Earliness of the notification

The proportion of targeted threats notified within 48 hours in our study was better compared to other studies. By example, the proportion of measles cases notified within 48 hours was higher than the proportion of 28% found in Qatar in 2008 [18]. The median delay of 4 days for meningitis was better than the 12 days reported for meningitis by Jajosky in the United States [19]. The median duration of 1 to 4 days found was better than the duration of 6 to 20 days found by Yoo et al in Korea [13] for the notification of 6 diseases; than the 26 to 36 days found for the surveillance of enteric diseases by Galanis et al in Canada [10] as well as than the 4 days found in Europe by Mersini [13]. In addition to the median delays, the proportion of cases notified before one incubation period (75%) was also better than the 40% found by Jajosky [19]. Despite these findings, the overall earliness of the notification in our study was insufficient. This insufficient delay is negatively impacted by the low proportions of Lassa virus fever and meningitis cases notified within 48 hours. The overall insufficient notification earliness found in our study is similar to the findings of several studies. Swaan et al. found also that only 11 of 48 studies showed good notification times [7]. The weaknesses of electronic notification in Benin can explain the late notification. Electronic notification has been shown to reduce notification and action times [7, 20]. However, the notification is still to a large extent based on papers in Benin.

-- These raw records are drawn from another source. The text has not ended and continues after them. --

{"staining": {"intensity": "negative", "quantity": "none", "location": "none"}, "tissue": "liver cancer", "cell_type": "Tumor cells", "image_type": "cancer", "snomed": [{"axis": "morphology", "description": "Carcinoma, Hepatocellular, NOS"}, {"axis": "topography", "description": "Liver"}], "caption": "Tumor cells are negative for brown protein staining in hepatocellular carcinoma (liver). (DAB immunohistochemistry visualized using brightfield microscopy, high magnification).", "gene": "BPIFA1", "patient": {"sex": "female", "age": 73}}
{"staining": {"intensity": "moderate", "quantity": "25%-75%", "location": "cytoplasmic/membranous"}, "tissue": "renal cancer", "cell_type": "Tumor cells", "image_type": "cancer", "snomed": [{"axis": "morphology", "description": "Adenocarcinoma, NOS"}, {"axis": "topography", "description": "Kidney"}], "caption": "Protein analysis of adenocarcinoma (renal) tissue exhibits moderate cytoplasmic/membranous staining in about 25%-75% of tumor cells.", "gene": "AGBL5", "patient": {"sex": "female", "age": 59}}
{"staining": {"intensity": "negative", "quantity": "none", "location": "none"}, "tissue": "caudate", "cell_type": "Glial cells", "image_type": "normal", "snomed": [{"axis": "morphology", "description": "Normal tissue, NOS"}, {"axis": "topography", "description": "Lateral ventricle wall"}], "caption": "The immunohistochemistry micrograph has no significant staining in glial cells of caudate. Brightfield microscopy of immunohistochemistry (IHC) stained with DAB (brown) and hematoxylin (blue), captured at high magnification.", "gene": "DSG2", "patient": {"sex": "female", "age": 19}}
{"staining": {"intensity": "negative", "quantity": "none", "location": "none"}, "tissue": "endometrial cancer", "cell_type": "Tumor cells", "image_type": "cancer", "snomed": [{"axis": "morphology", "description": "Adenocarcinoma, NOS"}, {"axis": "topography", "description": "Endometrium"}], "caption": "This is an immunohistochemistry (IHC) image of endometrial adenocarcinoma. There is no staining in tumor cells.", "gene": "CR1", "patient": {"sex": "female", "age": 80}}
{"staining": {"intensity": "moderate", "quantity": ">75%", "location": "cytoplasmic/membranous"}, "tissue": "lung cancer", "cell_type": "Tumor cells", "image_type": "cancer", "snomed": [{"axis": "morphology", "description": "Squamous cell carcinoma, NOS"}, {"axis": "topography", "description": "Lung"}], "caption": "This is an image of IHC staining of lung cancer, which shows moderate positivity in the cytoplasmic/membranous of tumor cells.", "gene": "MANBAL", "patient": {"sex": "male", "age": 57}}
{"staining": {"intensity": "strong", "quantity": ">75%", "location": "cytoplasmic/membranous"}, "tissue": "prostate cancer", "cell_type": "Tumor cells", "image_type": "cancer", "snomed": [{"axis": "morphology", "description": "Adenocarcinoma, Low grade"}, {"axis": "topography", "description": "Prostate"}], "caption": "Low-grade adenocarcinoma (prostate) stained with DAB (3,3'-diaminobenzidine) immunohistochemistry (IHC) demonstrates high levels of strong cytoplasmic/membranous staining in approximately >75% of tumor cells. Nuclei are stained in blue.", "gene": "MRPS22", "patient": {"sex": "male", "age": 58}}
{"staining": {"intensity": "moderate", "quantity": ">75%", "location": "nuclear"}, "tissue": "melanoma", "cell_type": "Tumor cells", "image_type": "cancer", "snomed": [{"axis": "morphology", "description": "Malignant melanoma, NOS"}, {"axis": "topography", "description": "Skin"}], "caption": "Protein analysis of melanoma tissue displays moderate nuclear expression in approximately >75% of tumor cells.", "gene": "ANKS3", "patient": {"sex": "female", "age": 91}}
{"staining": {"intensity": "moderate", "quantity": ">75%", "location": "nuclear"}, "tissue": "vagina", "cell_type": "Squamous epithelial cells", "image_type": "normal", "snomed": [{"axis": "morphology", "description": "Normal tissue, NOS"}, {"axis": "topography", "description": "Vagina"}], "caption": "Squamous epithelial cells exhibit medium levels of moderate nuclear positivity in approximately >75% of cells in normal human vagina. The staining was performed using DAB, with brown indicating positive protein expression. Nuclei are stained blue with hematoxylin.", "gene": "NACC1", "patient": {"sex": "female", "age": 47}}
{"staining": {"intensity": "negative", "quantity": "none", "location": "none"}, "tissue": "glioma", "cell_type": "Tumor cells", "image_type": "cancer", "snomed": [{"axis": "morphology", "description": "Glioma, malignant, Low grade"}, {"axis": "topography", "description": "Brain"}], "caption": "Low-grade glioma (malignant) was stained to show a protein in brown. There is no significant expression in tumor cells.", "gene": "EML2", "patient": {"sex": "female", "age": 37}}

Notification times doubled between 2018 and 2019. Such an increase in the context of major epidemics of emerging and re-emerging diseases at the regional and global level, is concerning. Notification is essential to trigger response measures by public health structures. The increase in the notification period will generate a delay in decision-making and initiation of response measures. A thorough analysis of the underlying factors of this increase is needed. Obviously, dysfunctions were persisting before the onset of Covid-19 and were aggravated as observed for other health services [17]. As mentioned above, the reported trends are more linked to human behaviours and commitment than structural or organizational problem. The country has syndromic surveillance with clear targets for notification of suspected cases. The events notifications are most often made even before the biological confirmation. In this context it is difficult to understand the late delays found in notification. This is more worrisome as the notification delays in this study were calculated from the date of notification by the health facilities and not from the date of reception of the notification by the notified structure. Capacity building of surveillance stakeholders on the importance of early notification is needed. Also, the establishment of an electronic notification platform must be accelerated for the real-time reception of notifications by decision-making structures.

5. Conclusion

The early detection of infectious threats to health security in Benin was insufficient. There was no case detected within 48 hours and less than 80% of cases were detected before one incubation period. Detection times were acceptable for cholera, Lassa virus fever and measles. The notification was early for cholera, yellow fever and measles. But the overall notification of GHS threats was late. Strengthening the continuity of services in the current context of Covid-19, strengthening the capacities of private sectors and community-based surveillance stakeholders, the remobilization and motivation of human resources; and the strengthening of electronic notification at the national level are potential means of improving the early detection and notification of infectious threats to GHS in Benin.